Style points: Judy Gittelsohn (left) helps Tristan Bence, Hannah Paley and Alan Lee with a project.

Cycle of Life And Art

At Art for Wellness in Palo Alto, Judy Gittelsohn uses creativity to draw out ar-risk and challenged youth

By Marianne Messina


IN HER brand-new art space, artist Judy Gittelsohn prepares four workstations of pushed-together desks for the arrival of about 10 developmentally challenged children. This after-school program sponsored by Palo Alto's Community Association for Rehabilitation (C.A.R.) is one of many groups for whom Gittelsohn teaches art.

At each workstation, she has placed a plant sprout in a cup, her outline drawing of the plant divided into six panels and neatly filled palates of colored paint. The children will paint one square each in this composite picture that Gittelsohn likens to quilting. "It's about the cycle of life," she explains, just before the children arrive in a flurry of activity.

With two aids in tow, they chatter, sit, stand, explore, sit as Gittelsohn explains the objective through the din. Colors flow; paints, papers, brushes are in disarray, and it's over in a matter of minutes. Watching the kids interact with the project at hand, you see moments of intense concentration, of delight, of being engrossed in the hand-to-eye experience—but the majority of these moments are measured in seconds, split seconds.

Gittelsohn is not disappointed. Surveying the finished paintings, she marvels at the unique personality each student has contributed. "Just like a thumb print," Gittelsohn comments, "our marks—our application of paint, marker, pencil, chalk—are precisely our own. Amazing."

The miracle of Judy Gittelsohn is fluidity. An award-winning painter with an architectural background, Gittelsohn provides a structured (often elaborately so) template, then she lets go, come what may. Once a finished product is in front of her, goal orientation shifts to "What can we make of this"?

• Problems:
1. For each statement about the article on Judy Gittelsohn's art program, say yes or no to whether the article agrees, and quote the words that decide it. (a) The after-school program is sponsored by Palo Alto's Community Association for Rehabilitation. (b) Gittelsohn is disappointed when the children finish painting. (c) Her outline drawing of the plant is split into eight panels.
2. Go on with the article about Judy Gittelsohn's art program, starting after its last sentence.
The data isn't needed for any of this.

• Provided material:

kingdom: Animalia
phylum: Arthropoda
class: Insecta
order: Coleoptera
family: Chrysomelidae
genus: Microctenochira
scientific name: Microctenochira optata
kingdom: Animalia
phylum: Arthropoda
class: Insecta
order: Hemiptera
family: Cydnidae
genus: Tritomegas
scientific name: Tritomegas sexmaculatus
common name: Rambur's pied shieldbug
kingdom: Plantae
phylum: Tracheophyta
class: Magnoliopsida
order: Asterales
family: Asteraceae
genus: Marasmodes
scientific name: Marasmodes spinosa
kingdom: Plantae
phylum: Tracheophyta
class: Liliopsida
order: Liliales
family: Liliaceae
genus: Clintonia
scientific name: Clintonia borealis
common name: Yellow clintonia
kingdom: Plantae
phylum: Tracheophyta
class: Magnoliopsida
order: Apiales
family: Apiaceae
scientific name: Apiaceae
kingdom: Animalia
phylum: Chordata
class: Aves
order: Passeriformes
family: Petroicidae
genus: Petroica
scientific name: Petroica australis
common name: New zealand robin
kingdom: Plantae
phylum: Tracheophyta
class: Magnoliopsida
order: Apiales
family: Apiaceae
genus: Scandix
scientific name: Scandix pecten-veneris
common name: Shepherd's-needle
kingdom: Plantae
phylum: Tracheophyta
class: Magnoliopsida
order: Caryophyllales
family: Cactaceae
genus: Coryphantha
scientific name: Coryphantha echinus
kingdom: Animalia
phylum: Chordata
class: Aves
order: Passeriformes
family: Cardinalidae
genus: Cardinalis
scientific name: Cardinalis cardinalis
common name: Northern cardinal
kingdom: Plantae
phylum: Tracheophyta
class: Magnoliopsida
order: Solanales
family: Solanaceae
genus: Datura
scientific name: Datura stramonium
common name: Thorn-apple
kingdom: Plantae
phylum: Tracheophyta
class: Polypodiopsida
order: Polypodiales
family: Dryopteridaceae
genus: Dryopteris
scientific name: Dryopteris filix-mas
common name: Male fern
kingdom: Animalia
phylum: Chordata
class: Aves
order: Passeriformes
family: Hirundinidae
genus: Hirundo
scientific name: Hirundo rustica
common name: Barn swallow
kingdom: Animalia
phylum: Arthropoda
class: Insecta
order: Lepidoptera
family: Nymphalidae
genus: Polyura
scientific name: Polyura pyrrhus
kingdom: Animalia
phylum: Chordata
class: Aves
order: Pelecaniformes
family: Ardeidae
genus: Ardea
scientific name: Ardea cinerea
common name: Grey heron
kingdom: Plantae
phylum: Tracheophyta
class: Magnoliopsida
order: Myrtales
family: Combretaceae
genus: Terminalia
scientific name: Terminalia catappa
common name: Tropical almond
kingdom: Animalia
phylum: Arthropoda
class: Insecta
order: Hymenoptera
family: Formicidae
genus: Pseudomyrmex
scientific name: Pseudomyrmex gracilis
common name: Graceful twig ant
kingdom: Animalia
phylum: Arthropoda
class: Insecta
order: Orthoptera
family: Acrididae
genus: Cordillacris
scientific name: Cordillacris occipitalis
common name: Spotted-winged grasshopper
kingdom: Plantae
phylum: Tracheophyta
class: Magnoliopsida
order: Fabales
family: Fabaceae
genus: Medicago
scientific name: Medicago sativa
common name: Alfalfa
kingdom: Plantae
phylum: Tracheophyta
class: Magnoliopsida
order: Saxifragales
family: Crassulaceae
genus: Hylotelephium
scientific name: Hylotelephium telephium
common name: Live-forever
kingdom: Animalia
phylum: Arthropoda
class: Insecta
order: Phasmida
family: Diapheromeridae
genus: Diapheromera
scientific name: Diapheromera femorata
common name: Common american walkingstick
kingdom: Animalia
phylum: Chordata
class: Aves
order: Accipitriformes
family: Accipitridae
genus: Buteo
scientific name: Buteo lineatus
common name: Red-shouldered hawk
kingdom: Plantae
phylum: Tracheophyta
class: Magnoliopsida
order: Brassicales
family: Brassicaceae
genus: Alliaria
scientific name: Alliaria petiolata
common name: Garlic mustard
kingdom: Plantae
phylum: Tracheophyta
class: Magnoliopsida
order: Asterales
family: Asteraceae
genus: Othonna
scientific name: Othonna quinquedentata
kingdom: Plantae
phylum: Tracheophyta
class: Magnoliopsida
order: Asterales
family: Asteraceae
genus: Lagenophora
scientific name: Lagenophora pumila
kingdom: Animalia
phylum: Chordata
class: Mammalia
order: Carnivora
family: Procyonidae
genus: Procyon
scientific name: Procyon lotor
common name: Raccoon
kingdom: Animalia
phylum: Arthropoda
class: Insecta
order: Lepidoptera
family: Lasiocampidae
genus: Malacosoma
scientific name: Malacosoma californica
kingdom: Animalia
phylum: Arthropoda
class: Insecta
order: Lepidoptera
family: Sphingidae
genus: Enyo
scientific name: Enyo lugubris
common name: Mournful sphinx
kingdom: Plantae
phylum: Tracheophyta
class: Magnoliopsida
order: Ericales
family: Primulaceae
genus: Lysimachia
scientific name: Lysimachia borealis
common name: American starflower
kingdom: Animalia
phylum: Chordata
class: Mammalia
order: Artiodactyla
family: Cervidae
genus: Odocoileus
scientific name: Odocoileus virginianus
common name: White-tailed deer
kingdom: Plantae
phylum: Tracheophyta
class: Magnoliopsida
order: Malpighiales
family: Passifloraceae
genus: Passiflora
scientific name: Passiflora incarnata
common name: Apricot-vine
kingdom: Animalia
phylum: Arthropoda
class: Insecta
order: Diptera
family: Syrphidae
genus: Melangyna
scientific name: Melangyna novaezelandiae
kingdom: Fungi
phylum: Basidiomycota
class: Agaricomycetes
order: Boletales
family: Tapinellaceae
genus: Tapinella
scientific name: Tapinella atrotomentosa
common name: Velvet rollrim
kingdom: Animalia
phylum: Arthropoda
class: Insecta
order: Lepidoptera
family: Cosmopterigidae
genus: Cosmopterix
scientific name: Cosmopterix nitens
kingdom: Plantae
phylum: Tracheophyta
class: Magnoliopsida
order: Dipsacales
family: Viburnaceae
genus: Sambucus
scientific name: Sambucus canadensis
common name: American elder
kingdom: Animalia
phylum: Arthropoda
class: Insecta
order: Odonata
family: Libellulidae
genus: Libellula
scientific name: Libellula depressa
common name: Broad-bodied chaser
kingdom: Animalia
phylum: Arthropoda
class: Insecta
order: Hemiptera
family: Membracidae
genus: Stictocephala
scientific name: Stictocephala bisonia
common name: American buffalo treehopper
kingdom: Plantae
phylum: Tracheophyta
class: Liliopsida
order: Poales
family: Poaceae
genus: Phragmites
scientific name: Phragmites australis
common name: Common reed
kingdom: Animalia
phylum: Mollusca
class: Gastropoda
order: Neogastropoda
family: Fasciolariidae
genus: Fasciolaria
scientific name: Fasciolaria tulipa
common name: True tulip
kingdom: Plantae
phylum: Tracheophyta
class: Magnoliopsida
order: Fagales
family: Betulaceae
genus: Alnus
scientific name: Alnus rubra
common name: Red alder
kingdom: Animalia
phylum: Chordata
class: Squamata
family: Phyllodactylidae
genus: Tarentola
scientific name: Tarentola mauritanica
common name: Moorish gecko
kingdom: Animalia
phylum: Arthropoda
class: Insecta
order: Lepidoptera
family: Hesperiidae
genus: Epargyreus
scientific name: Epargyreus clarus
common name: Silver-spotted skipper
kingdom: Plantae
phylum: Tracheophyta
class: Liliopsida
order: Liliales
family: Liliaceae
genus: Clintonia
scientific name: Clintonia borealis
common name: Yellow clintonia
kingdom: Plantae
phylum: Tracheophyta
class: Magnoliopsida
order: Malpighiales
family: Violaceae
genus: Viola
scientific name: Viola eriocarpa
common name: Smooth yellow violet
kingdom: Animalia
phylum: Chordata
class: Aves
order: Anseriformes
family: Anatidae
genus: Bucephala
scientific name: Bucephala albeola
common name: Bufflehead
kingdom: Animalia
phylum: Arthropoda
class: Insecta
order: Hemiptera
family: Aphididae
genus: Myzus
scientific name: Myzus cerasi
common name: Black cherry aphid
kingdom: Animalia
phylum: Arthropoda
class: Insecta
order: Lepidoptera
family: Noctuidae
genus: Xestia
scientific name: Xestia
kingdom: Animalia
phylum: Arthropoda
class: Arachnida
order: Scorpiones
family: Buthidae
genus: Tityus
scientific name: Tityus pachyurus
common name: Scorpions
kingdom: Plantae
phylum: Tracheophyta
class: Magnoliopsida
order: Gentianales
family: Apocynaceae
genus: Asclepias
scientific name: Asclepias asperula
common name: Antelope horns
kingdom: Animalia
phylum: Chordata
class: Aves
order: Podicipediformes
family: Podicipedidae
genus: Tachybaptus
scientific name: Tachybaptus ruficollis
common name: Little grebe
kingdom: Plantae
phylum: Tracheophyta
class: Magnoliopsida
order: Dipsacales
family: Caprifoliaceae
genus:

• Outputs in order:
1.
(a) Yes: "This after-school program sponsored by Palo Alto's Community Association for Rehabilitation (C.A.R.)"
(b) No: "Gittelsohn is not disappointed."
(c) No: "her outline drawing of the plant divided into six panels"

2.
The groups Gittelsohn teaches—at-risk youth, developmentally challenged children, adults recovering from illness or injury—must all overcome huge hurdles to paint. According to C.A.R.'s Wendy Kuehnl, Gittelsohn seems to say just the right things to unlock the students' strengths.

One of her students was a highly paid professional before he fell ill and lost his career to debilitating seizures. "He wanted to draw with perspective, but he couldn't get his mind around it." Gittelsohn recalls his breakthrough moment. "I said look at the corners of the room and see if they are an 'A' or a 'V.'" He got it. And she still remembers "watching him smile and begin to rework his brain."

In the case of illnesses, she points out, sometimes it's just a question of helping the brain to approach old tasks ("something difficult that used to be familiar") in new ways.

In her at-risk-youth program, Gittelsohn devised a project for young girls from East Palo Alto to interview and then paint important women in their community. She compiled the paintings in a booklet simply called A Book About Women by Girls and has saved up nearly half the money needed to print 1,000 copies of the books. She believes that it is important for these artists and their contributions to be part of the community at large.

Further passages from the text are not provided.